The CanisterWorm Attack: How a Compromised Scanner Unleashed a Blockchain-Backed npm Worm

Between March 17 and March 24, 2026, the software supply chain was hit by a massive, cascading attack orchestrated by the threat actor group known as TeamPCP. What began as a compromise of a widely trusted security tool rapidly escalated into a self-spreading npm worm known as CanisterWorm.

Phase 1: The Trivy Scanner Compromise

The campaign officially kicked off on March 19, when TeamPCP successfully compromised Aqua Security’s Trivy vulnerability scanner. The attackers exploited a GitHub Actions pull_request_target misconfiguration (tracked as CVE-2026-33634, carrying a critical CVSS score of 9.4). This flaw allowed the threat actors to steal a highly privileged Personal Access Token (PAT).

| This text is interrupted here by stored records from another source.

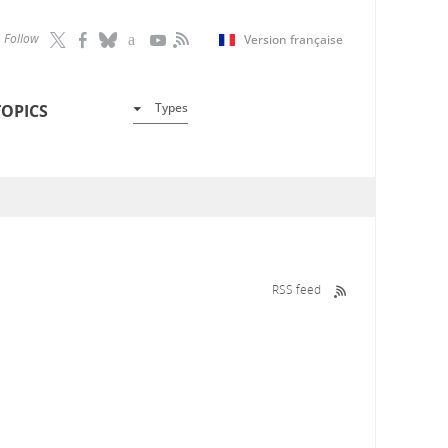
Follow
Version française
Types
TOPICS
RSS feed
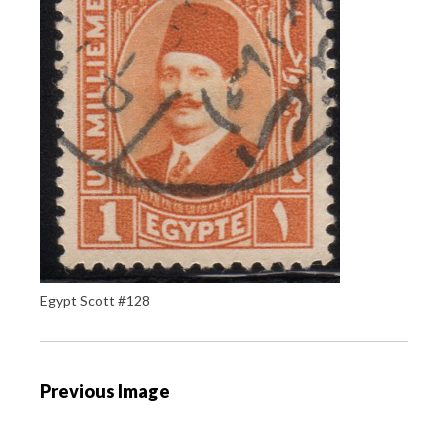
Egypt Scott #128
P
Previous Image
o
s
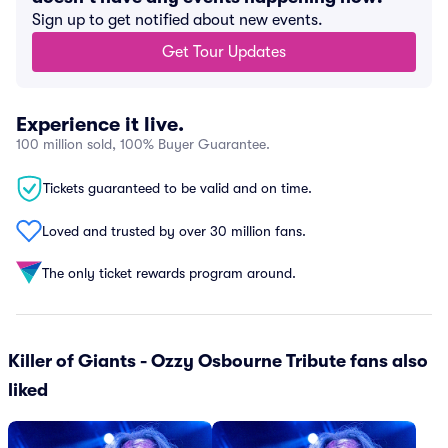
Sign up to get notified about new events.
Get Tour Updates
Experience it live.
100 million sold, 100% Buyer Guarantee.
Tickets guaranteed to be valid and on time.
Loved and trusted by over 30 million fans.
The only ticket rewards program around.
Killer of Giants - Ozzy Osbourne Tribute fans also
liked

Armed with this PAT, TeamPCP force-pushed malicious code to 75 of the 76 version tags for the aquasecurity/trivy-action repository. This effectively transformed a trusted security scanner into a massive credential harvester. Over 10,000 CI/CD pipelines inadvertently executed the poisoned action, allowing the attackers to siphon SSH keys, cloud provider credentials, and npm authentication tokens.

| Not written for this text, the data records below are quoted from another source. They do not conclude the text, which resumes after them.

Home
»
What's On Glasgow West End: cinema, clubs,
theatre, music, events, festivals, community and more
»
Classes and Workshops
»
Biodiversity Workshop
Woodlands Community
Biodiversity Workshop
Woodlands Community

As noted by Phoenix Security:

"TeamPCP turned Aqua Security’s own scanner into a credential stealer, force-pushed 76 version tags, and is still inside the organisation — three compromises in under a month, and counting."

Attack Flow: From Trivy CI/CD compromise to the distribution of the CanisterWorm npm infection.

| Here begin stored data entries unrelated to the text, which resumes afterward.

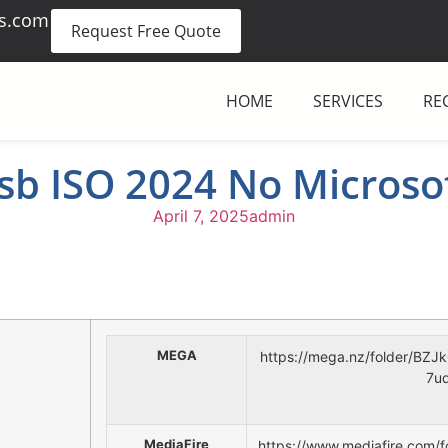
es.com
Request Free Quote
HOME
SERVICES
RE
b ISO 2024 No Microso
April 7, 2025
admin
MEGA
https://mega.nz/folder/B
7u
MediaFire
https://www.mediafire.com/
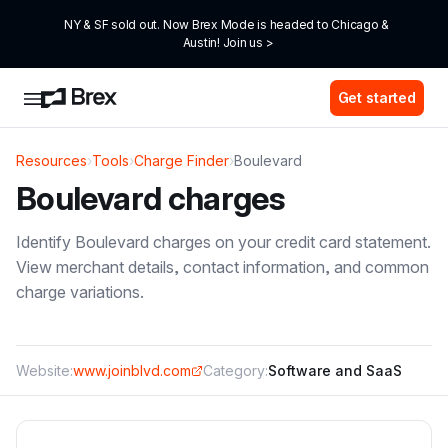
NY & SF sold out. Now Brex Mode is headed to Chicago & 
Austin! Join us >
Get started
Resources
›
Tools
›
Charge Finder
›
Boulevard
Boulevard
charges
Identify
Boulevard
charges on your credit card statement.
View merchant details, contact information, and common
charge variations.
Website:
www.joinblvd.com
Category:
Software and SaaS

Phase 2: Unleashing CanisterWorm

On March 20, 2026, TeamPCP weaponized the stolen npm tokens to launch the second phase of their campaign: CanisterWorm. This self-spreading npm worm quickly infected at least 135 packages across several high-profile scopes, including @EmilGroup, @opengov, and @airtm.

Kodem Security highlighted the underlying architectural weakness that allowed the worm to spread so effectively:

"The core vulnerability was a flaw in the trust model. Malicious package versions, published through a compromised, trusted account, were automatically integrated into downstream environments during standard installation and CI builds due to their wide adoption."

CanisterWorm relies on a malicious postinstall hook. When an infected package is installed, the hook immediately begins harvesting local credentials. While the credential theft components are OS-agnostic—affecting macOS, Windows, and Linux environments—the worm's ultimate payload is highly targeted.

Phase 3: The Unkillable Blockchain C2

The most sophisticated aspect of CanisterWorm is its persistence mechanism and command-and-control (C2) infrastructure. The worm deploys a persistent Python-based backdoor specifically designed for Linux systems, establishing persistence via systemd user services.

To evade traditional incident response and infrastructure takedowns, TeamPCP hosted their C2 on the Internet Computer Protocol (ICP) blockchain.

Mend.io provided critical insight into this evasion tactic:

"CanisterWorm is explicitly designed to target Linux systems... it connects to a command-and-control server built on the Internet Computer Protocol (ICP), a decentralized blockchain network. Because ICP has no single host or provider, the C2 infrastructure cannot be taken down through a conventional takedown request."

Blockchain-based C2 infrastructure uses decentralized ledgers to distribute commands, making the network highly resistant to traditional shutdown methods.

Immediate Remediation Steps

As the fallout from the TeamPCP campaign continues to unfold, organizations must take immediate action:

1. Rotate All Credentials: Any secrets, SSH keys, cloud credentials, or npm tokens exposed to CI/CD pipelines utilizing aquasecurity/trivy-action between March 19 and March 24 must be considered compromised and rotated immediately.
2. Audit npm Dependencies: Scan your environments for any packages under the @EmilGroup, @opengov, or @airtm scopes, as well as any unexpected postinstall executions.
3. Hunt for Persistence: On Linux workstations and servers, check systemd user services for unauthorized Python scripts establishing outbound connections to ICP network gateways.

The CanisterWorm attack is a stark reminder that in the modern software supply chain, a compromise of a trusted security tool can rapidly cascade into an ecosystem-wide disaster.